Data Start Marker

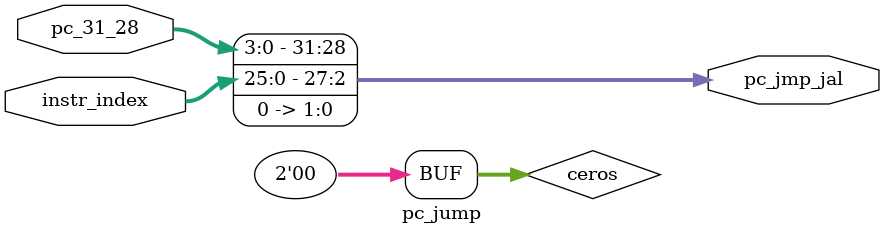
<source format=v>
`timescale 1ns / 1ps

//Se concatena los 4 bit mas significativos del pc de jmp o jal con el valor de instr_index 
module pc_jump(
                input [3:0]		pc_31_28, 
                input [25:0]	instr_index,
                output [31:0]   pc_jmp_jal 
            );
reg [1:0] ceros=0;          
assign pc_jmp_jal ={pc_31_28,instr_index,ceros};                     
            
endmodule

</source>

Data End Marker

Exercise - Every entry above needs to be printed again exactly, with its pictures left out.

Written response -
<source format=v>
`timescale 1ns / 1ps

//Se concatena los 4 bit mas significativos del pc de jmp o jal con el valor de instr_index 
module pc_jump(
                input [3:0]		pc_31_28, 
                input [25:0]	instr_index,
                output [31:0]   pc_jmp_jal 
            );
reg [1:0] ceros=0;          
assign pc_jmp_jal ={pc_31_28,instr_index,ceros};                     
            
endmodule

</source>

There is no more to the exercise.